American Indian legends and Aesop both gave animals human characteristics, including our failings, to teach moral precepts and the consequences of inappropriate behavior. While Aesop’s fables involving bats may have envisioned them as duplicitous and dishonest, other folklore has ascribed a lot worse to bats, as we have seen in this series of articles. The positive side is that by 600 BC., and probably before, humans were learning important things from bats. We still are.
[bio]
Gary F. McCracken is a professor in the Department of Zoology and the Graduate Programs in Ecology and Ethology at the University of Tennessee, Knoxville. He has studied bats for many years and is author of the entry on bats in The Encyclopedia of American Folklore and Superstition.

Above: In Aesop’s fable of a battle between birds and beasts, the bat was seen as duplicitous, unable to decide which side it was on.

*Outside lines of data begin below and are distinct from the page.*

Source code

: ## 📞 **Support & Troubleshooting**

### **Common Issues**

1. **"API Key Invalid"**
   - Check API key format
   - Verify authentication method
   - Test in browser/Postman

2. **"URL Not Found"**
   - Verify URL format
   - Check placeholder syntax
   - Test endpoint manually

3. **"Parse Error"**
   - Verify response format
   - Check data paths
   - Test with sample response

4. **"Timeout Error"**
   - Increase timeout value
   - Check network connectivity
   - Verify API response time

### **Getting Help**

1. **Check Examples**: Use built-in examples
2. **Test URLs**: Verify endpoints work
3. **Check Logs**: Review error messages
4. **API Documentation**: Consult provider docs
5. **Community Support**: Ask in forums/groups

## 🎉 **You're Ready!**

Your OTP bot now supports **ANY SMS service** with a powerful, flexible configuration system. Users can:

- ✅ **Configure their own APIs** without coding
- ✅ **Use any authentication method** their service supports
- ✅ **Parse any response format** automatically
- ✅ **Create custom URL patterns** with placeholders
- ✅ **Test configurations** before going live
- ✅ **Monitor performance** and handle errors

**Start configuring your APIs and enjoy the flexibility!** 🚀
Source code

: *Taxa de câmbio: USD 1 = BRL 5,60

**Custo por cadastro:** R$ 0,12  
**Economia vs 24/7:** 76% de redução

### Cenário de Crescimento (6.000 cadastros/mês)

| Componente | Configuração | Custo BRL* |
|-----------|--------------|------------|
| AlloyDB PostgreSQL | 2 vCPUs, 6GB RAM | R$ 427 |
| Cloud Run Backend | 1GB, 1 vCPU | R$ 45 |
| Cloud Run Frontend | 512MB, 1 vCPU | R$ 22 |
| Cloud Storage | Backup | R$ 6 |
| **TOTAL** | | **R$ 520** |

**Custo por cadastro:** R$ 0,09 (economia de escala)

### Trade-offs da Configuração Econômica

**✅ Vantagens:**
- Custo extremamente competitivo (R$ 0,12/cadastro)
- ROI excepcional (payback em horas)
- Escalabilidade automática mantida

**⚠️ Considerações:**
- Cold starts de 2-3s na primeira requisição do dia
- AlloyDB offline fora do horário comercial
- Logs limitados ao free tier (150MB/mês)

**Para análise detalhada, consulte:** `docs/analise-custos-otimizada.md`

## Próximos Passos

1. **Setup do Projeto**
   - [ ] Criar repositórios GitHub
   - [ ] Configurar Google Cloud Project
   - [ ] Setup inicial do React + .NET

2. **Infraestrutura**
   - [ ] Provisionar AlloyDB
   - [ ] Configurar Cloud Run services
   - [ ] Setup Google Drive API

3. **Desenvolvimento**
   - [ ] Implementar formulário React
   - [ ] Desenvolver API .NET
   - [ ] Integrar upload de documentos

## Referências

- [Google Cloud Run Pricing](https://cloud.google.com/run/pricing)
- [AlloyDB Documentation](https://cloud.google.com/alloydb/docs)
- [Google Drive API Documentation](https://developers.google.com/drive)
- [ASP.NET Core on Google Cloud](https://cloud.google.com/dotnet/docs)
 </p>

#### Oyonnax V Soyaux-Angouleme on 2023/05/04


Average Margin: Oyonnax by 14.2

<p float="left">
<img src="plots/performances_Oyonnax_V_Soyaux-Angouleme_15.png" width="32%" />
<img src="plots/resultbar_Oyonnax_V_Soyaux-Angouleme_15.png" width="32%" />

This folk theme reflects the common confusion over where bats belong in the scheme of nature.

Bats not only fly like birds, they also have teeth like mammals. This combination made them special and formidable game players in many folk tales where the agile bat won the day.

Many legends have their roots in the actual physical features of bats. A Pomo Indian myth tells of a bat that could swallow obsidian and then spit out perfect arrowheads, perhaps a reference to the prominent noseleaf of the California leaf-nosed bat (Macrotus californicus) found in their area.